Noir sur noir


 

Ce texte critique (ou cette méditation) sur le noir est pensé comme un journal de bord s’appuyant sur les trois lectures principales qui l’ont accompagné : Pierre Soulages est-il un peintre affirmationniste ? d’Alain Badiou, Noir : Histoire d’une couleur particulière de Michel Pastoureau et Peau noire, masques blancs de Frantz Fanon. Quelques lignes d’introduction et parfois autobiographiques contextualiseront mes textes. Et la seule question essentielle qui sera posée est : comment émanciper la couleur noire ?

 

Lundi 27 janvier 2020. L’outrenoir.

Il y avait du monde à l’exposition Soulages au Musée du Louvre. Les lumières étaient très gênantes et il y avait peu de tableaux. Je ne suis pas resté longtemps (1)

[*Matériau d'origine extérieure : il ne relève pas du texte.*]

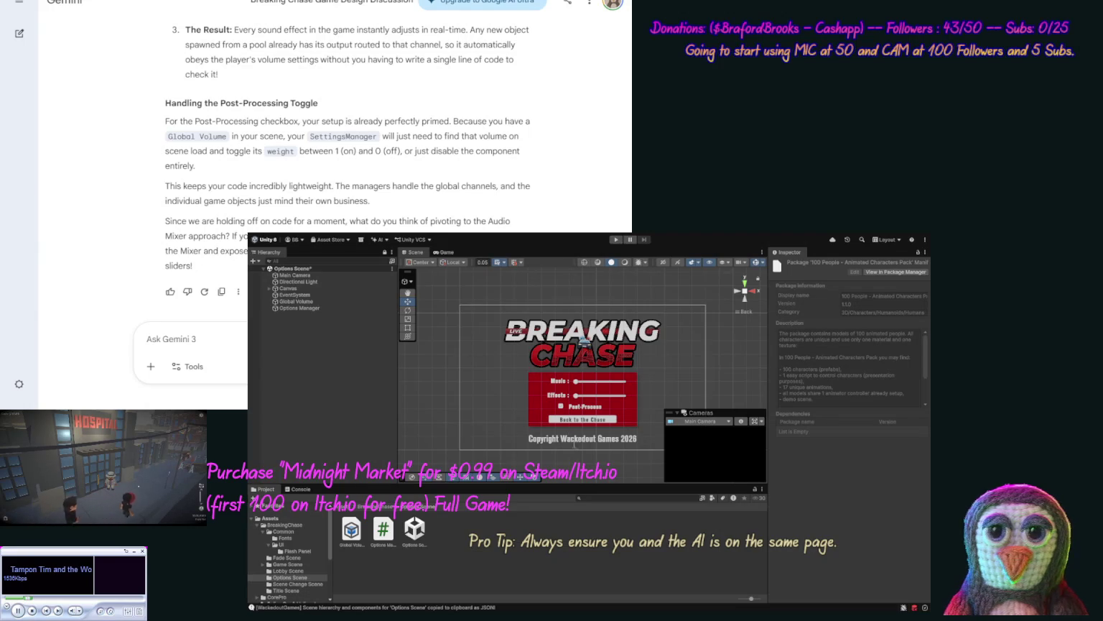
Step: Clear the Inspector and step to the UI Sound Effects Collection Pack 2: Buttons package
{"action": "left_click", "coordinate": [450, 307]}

L’œil tente de suivre les changements délicats de l’outrenoir de Pierre Soulages (malgré les horribles éclairages qui jaunissent les toiles), mais au cœur de cette expérience un doute s’impose à moi – c’est cette formule d’ « outrenoir »… Quel est cet « outrenoir », ce noir « traversé » ou « passé » et que trouve-t-on une fois le « noir passé » ou « dépassé » ? Certains, comme le philosophe Alain Badiou, nous disent : « Dans la langue de Soulages comme dans sa peinture, l’apparence du refus, le noir, la négation créent la lumière, l’affirmation mobile. (2) » Le noir, qui serait négation, créerait la lumière, qui serait affirmation (mobile). Comment cela fonctionne concrètement ? Badiou précise : « Par exemple, devant les immenses polyptyques noirs, l’espace créé pour celui qui regarde est tel que les mouvements, la marche, font à chaque instant changer les lumières et les couleurs déclinées par le noir. Ainsi le triangle pictural devient : traversée différenciée du noir par le peintre ; chose exposée comme synthèse infinie des lumières dans le noir ; regard mobile dépliant une partie de cette infinité. (3) » À la lecture de ce passage, je me suis arrêté. Il y aurait donc là trois personnages en jeu : le peintre, la « chose exposée » et le « regard mobile » et tous joueraient ou rejoueraient (ce sont les acteurs nécessaires de cette mise en scène) le phénomène ou le scénario de l’outrenoir. Il y a là, positionnés sur scène : celui qui produit le noir, le « negro » (noir en espagnol), celui qui le regarde et nous commençons à comprendre que ce noir dont nous parlons n’est que le support-gouffre sur lequel viennent se poser, s’apposer et s’imposer la transparence d’un regard, transparence qui est pour le philosophe un calme et une plénitude rassurée : « La peinture de Soulages paraît d’abord massive et tout à fait sûre d’elle-même. Elle n’est pas de l’ordre de la déconstruction angoissée. Elle relève plutôt du calme de la construction. (4) » Nulle angoisse pour le philosophe, non, car le pire a été résolu. Sauvé, le philosophe est sauvé car le gouffre n’est plus gouffre à partir du moment où nous sommes assurés de n’y voir, une fois dé-voilé, que lumière : « Comme nous l’avons vu, son noir est lumière. (5) » Le noir ne se cache plus derrière son voile tel un cafard gesticulant une fois sorti de son lit, il se donne au regard et au désir du philosophe. Alain Badiou excommunie l’étranger. « Outrenoir » = « antéblanc » (selon Alain Badiou).

 

Mardi 28 janvier 2020. Le noir dialectique.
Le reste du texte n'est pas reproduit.